### Übungsaufgabe
Führen Sie den Text über Ré Soupault und die Ausstellung in Regensburg im Anschluss an seinen letzten Satz fort.

Montag, 1. August 2011

Ré Soupault, Künstlerin im Zentrum der Avantgarde

Vor einigen Wochen hatte mein Mann ein Faltblatt mit dem Jahres-Programm „Ostdeutschen Galerie“ in Regensburg mitgebracht. Da ich mal wieder Lust auf einen kleinen Museumsausflug hatte, sind zwei Freundinnen und ich zusammen für einen Tag nach Regensburg gefahren, um die dort stattfindende Ausstellung „Ré Soupault – Künstlerin im Zentrum der Avantgarde“ zu sehen. Zugegebenermaßen: ich hatte nie vorher etwas von Ré Soupault gehört, aber die Beschreibung im Faltblatt klang äußerst spannend.

Eingangshalle zur Ausstellung in der Ostdeutschen Galerie

Ré Soupault wurde ursprünglich als Erna Niemeyer geboren, und muss eine Frau mit einem sehr eigenen Kopf gewesen sein. Geboren im Jahr 1901 – genauso alt wie meine Großmutter! – war sie ab 1921 eine Studentin am Bauhaus, wo sie ganz besonders von Itten beeinflusst wurde, dessen ‘Vorkurs’ sie freiwillig sogar gleich zweimal belegte.

### Erfasste Daten
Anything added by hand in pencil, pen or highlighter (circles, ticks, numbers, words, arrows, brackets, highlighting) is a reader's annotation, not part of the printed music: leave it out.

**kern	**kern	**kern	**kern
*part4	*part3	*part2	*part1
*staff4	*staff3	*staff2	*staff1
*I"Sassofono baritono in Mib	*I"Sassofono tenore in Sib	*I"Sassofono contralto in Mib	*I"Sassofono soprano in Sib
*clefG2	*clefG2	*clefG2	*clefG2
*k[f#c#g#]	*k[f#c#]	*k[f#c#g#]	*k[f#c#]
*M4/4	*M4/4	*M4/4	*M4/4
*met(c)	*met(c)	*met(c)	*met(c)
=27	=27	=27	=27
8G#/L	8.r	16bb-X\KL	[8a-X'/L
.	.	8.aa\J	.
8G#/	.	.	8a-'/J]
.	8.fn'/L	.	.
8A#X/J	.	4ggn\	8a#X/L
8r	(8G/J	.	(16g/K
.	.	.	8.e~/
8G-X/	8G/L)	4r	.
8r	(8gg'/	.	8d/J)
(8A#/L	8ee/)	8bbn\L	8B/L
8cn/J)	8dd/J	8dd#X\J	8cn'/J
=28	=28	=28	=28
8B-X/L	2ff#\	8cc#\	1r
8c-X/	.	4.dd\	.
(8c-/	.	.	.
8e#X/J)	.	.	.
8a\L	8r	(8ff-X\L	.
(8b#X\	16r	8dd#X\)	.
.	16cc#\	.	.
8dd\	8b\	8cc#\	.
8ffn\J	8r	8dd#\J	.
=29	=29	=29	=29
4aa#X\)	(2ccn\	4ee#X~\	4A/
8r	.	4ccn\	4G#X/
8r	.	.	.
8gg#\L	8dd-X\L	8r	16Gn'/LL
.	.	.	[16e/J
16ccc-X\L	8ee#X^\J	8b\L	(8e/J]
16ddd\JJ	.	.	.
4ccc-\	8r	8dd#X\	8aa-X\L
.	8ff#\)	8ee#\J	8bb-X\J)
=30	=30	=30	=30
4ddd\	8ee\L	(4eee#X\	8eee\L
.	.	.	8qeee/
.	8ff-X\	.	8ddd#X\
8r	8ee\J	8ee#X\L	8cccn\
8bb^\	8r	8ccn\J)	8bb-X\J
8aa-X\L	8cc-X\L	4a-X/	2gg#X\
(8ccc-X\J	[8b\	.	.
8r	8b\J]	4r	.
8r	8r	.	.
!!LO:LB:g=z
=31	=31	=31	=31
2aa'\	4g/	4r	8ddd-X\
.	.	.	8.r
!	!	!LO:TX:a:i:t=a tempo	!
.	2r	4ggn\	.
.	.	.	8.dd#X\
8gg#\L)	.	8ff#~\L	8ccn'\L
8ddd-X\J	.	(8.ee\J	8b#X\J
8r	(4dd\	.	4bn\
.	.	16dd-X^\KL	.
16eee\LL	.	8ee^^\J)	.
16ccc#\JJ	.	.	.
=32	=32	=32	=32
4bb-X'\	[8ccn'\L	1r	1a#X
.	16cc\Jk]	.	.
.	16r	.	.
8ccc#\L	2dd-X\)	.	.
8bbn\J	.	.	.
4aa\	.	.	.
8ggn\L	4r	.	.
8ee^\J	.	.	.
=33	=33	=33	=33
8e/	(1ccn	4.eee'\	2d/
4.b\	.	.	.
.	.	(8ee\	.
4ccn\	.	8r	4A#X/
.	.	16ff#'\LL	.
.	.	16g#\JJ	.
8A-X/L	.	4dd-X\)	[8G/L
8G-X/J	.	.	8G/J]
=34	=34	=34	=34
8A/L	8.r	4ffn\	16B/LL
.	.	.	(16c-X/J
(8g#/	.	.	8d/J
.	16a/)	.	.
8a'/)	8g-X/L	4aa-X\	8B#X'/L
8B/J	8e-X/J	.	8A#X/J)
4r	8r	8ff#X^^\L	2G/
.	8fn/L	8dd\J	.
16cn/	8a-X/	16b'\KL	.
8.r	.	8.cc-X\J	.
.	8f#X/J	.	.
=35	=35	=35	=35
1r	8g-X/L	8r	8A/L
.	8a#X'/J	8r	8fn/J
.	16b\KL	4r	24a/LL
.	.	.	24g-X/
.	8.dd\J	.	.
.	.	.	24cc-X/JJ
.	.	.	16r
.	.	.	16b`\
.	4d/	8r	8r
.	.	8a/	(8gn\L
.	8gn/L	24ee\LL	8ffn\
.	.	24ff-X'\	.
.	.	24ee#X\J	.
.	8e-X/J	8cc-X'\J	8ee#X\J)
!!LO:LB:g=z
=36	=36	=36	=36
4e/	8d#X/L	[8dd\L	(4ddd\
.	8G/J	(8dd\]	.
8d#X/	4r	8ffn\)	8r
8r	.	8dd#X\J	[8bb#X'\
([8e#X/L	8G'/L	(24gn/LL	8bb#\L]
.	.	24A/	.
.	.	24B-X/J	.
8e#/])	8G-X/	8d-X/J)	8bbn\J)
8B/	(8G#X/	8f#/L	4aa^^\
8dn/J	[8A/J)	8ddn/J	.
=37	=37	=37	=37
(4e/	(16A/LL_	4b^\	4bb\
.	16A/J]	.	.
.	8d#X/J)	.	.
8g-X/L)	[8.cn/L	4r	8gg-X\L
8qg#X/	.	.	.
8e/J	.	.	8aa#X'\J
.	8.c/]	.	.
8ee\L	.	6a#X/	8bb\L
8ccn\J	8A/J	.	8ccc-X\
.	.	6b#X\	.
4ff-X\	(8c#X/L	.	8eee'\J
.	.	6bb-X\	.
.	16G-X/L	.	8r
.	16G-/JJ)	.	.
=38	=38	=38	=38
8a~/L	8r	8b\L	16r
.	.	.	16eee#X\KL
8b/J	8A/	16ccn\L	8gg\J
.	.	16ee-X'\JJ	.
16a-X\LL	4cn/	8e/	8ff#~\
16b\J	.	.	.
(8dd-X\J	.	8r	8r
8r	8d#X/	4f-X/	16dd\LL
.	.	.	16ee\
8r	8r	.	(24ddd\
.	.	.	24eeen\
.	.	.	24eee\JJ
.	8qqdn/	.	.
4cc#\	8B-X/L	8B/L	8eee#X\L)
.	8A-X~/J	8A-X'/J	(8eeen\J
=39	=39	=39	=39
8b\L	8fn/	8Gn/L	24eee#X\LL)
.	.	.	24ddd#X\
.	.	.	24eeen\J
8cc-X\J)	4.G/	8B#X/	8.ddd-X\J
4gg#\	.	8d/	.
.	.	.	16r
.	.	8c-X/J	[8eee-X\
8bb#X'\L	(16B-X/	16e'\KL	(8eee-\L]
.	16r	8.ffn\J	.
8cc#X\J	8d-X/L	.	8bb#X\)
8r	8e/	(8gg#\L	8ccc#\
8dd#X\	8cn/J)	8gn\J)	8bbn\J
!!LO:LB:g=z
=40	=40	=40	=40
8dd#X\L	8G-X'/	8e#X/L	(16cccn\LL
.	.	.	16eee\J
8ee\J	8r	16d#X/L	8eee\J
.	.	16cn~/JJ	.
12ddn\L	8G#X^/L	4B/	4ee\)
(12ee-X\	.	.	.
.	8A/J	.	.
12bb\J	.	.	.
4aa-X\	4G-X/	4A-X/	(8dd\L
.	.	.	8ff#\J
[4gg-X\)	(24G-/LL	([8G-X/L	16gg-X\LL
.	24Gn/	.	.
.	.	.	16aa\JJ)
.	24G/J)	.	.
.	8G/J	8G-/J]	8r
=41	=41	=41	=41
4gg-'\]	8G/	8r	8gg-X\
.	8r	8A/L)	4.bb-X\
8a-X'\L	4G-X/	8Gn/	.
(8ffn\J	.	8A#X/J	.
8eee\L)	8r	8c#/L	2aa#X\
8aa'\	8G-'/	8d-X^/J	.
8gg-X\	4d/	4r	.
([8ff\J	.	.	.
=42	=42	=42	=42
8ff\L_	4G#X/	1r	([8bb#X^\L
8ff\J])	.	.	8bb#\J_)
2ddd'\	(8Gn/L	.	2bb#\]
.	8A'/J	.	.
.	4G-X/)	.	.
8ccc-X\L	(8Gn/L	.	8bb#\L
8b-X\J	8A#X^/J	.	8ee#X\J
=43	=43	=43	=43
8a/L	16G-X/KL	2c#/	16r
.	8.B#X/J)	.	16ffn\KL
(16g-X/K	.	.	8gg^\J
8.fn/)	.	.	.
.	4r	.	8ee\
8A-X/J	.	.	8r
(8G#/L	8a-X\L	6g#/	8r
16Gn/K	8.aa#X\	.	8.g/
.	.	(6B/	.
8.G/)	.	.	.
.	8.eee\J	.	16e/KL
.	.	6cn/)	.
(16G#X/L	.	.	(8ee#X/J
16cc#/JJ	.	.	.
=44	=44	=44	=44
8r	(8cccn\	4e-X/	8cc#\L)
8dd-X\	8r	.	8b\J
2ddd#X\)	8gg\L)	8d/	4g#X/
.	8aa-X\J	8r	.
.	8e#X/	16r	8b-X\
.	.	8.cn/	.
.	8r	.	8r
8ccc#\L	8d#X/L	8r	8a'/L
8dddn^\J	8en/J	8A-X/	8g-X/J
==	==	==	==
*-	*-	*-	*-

### Antwort
"Blinde Bilder" nach der Art von Ittens Vorkurs

 Allerdings wurde sie schon bald technische Assistentin von Viking Eggeling, den sie bei der Erstellung seiner his “Diagonalen Symphonie” unterstützte, dem ersten abstrakten Film. Danach kehrte sie nicht mehr an das Bauhaus zurück, weil sie den beim Umzug Dessau vollzogenen Schwenk hin zu Funktionalismus und Industrialisierung nicht mittragen wollte. Sie arbeitete als Modezeichnerin und Modekorrespondentin für Berliner Zeitschriften, ging für diese nach Paris, wo sie schließlich ihre eigene Modekollektion entwarf, mit der sie die Pariser Szene mächtig aufmischte. In ihrer “Ré Sport” entwickelte sie konsequent Kleidung für die moderne arbeitende Frau, unter anderem entwickelte sie ein sogenanntes “Transformationskleid”, das durch Beifügung verschiedenster Accessoires als ein Kleid für die  verschiedensten Gelegenheiten einsetzbar war.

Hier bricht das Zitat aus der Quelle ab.